═════ ENTRIES SHOWN
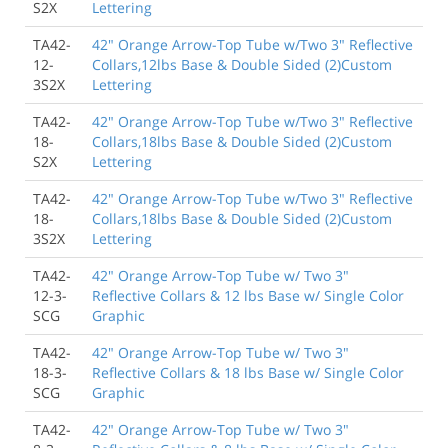
S2X
Lettering
TA42-
42" Orange Arrow-Top Tube w/Two 3" Reflective
12-
Collars,12lbs Base & Double Sided (2)Custom
3S2X
Lettering
TA42-
42" Orange Arrow-Top Tube w/Two 3" Reflective
18-
Collars,18lbs Base & Double Sided (2)Custom
S2X
Lettering
TA42-
42" Orange Arrow-Top Tube w/Two 3" Reflective
18-
Collars,18lbs Base & Double Sided (2)Custom
3S2X
Lettering
TA42-
42" Orange Arrow-Top Tube w/ Two 3"
12-3-
Reflective Collars & 12 lbs Base w/ Single Color
SCG
Graphic
TA42-
42" Orange Arrow-Top Tube w/ Two 3"
18-3-
Reflective Collars & 18 lbs Base w/ Single Color
SCG
Graphic
TA42-
42" Orange Arrow-Top Tube w/ Two 3"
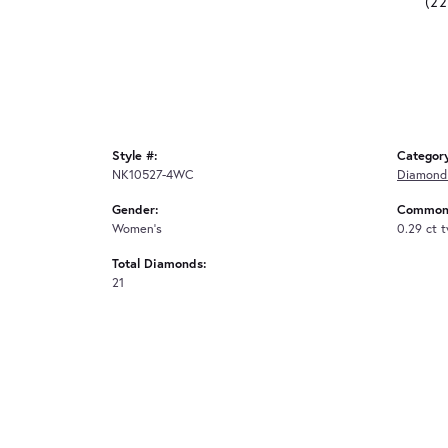
(2
Style #:
Categor
NK10527-4WC
Diamond
Gender:
Common 
Women's
0.29 ct 
Total Diamonds:
21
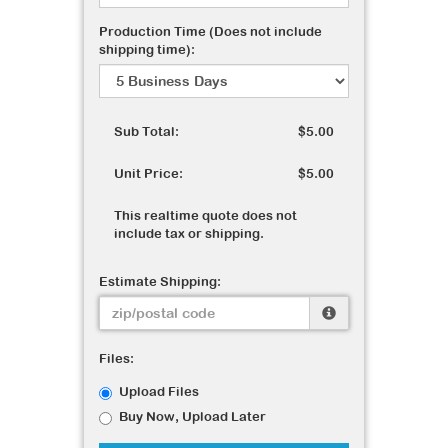
Production Time (Does not include
shipping time):
Sub Total:
$5.00
Unit Price:
$5.00
This realtime quote does not
include tax or shipping.
Estimate Shipping:
Files:
Upload Files
Buy Now, Upload Later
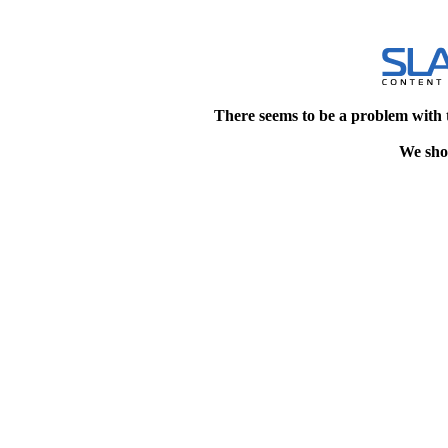
There seems to be a problem with 
We shou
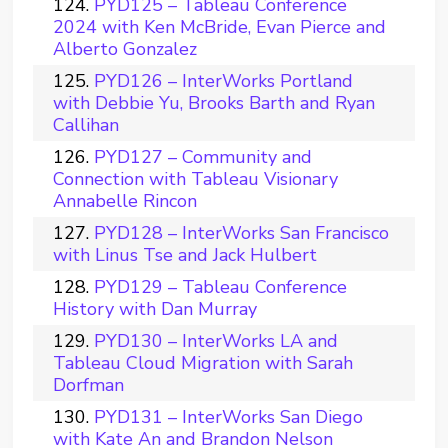
PYD125 – Tableau Conference
2024 with Ken McBride, Evan Pierce and
Alberto Gonzalez
PYD126 – InterWorks Portland
with Debbie Yu, Brooks Barth and Ryan
Callihan
PYD127 – Community and
Connection with Tableau Visionary
Annabelle Rincon
PYD128 – InterWorks San Francisco
with Linus Tse and Jack Hulbert
PYD129 – Tableau Conference
History with Dan Murray
PYD130 – InterWorks LA and
Tableau Cloud Migration with Sarah
Dorfman
PYD131 – InterWorks San Diego
with Kate An and Brandon Nelson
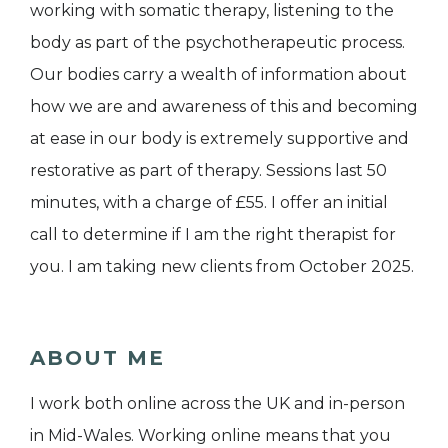
working with somatic therapy, listening to the
body as part of the psychotherapeutic process.
Our bodies carry a wealth of information about
how we are and awareness of this and becoming
at ease in our body is extremely supportive and
restorative as part of therapy. Sessions last 50
minutes, with a charge of £55. I offer an initial
call to determine if I am the right therapist for
you. I am taking new clients from October 2025.
ABOUT ME
I work both online across the UK and in-person
in Mid-Wales. Working online means that you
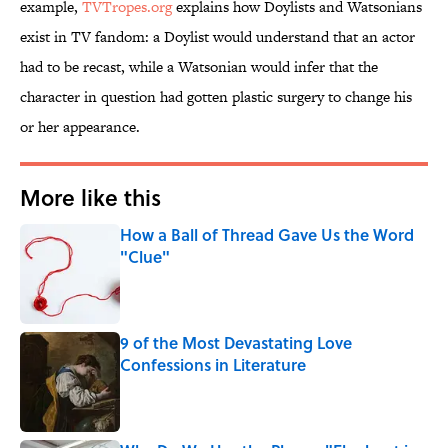
example,
TVTropes.org
explains how Doylists and Watsonians
exist in TV fandom: a Doylist would understand that an actor
had to be recast, while a Watsonian would infer that the
character in question had gotten plastic surgery to change his
or her appearance.
More like this
How a Ball of Thread Gave Us the Word
"Clue"
Published by on Invalid Date
9 of the Most Devastating Love
Confessions in Literature
Published by on Invalid Date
══════════
Rewrite the text of all the data above, substituting "Luminous" for every occurrence of "Reflective" and changing nothing else. Leave the pictures out of your answer.

* EXPECTED ANSWER:
S2X
Lettering
TA42-
42" Orange Arrow-Top Tube w/Two 3" Luminous
12-
Collars,12lbs Base & Double Sided (2)Custom
3S2X
Lettering
TA42-
42" Orange Arrow-Top Tube w/Two 3" Luminous
18-
Collars,18lbs Base & Double Sided (2)Custom
S2X
Lettering
TA42-
42" Orange Arrow-Top Tube w/Two 3" Luminous
18-
Collars,18lbs Base & Double Sided (2)Custom
3S2X
Lettering
TA42-
42" Orange Arrow-Top Tube w/ Two 3"
12-3-
Luminous Collars & 12 lbs Base w/ Single Color
SCG
Graphic
TA42-
42" Orange Arrow-Top Tube w/ Two 3"
18-3-
Luminous Collars & 18 lbs Base w/ Single Color
SCG
Graphic
TA42-
42" Orange Arrow-Top Tube w/ Two 3"
(2
Style #:
Categor
NK10527-4WC
Diamond
Gender:
Common 
Women's
0.29 ct 
Total Diamonds:
21
Production Time (Does not include
shipping time):
Sub Total:
$5.00
Unit Price:
$5.00
This realtime quote does not
include tax or shipping.
Estimate Shipping:
Files:
Upload Files
Buy Now, Upload Later
There seems to be a problem with 
We shou
PYD125 – Tableau Conference
2024 with Ken McBride, Evan Pierce and
Alberto Gonzalez
PYD126 – InterWorks Portland
with Debbie Yu, Brooks Barth and Ryan
Callihan
PYD127 – Community and
Connection with Tableau Visionary
Annabelle Rincon
PYD128 – InterWorks San Francisco
with Linus Tse and Jack Hulbert
PYD129 – Tableau Conference
History with Dan Murray
PYD130 – InterWorks LA and
Tableau Cloud Migration with Sarah
Dorfman
PYD131 – InterWorks San Diego
with Kate An and Brandon Nelson
working with somatic therapy, listening to the
body as part of the psychotherapeutic process.
Our bodies carry a wealth of information about
how we are and awareness of this and becoming
at ease in our body is extremely supportive and
restorative as part of therapy. Sessions last 50
minutes, with a charge of £55. I offer an initial
call to determine if I am the right therapist for
you. I am taking new clients from October 2025.
ABOUT ME
I work both online across the UK and in-person
in Mid-Wales. Working online means that you
example,
TVTropes.org
explains how Doylists and Watsonians
exist in TV fandom: a Doylist would understand that an actor
had to be recast, while a Watsonian would infer that the
character in question had gotten plastic surgery to change his
or her appearance.
More like this
How a Ball of Thread Gave Us the Word
"Clue"
Published by on Invalid Date
9 of the Most Devastating Love
Confessions in Literature
Published by on Invalid Date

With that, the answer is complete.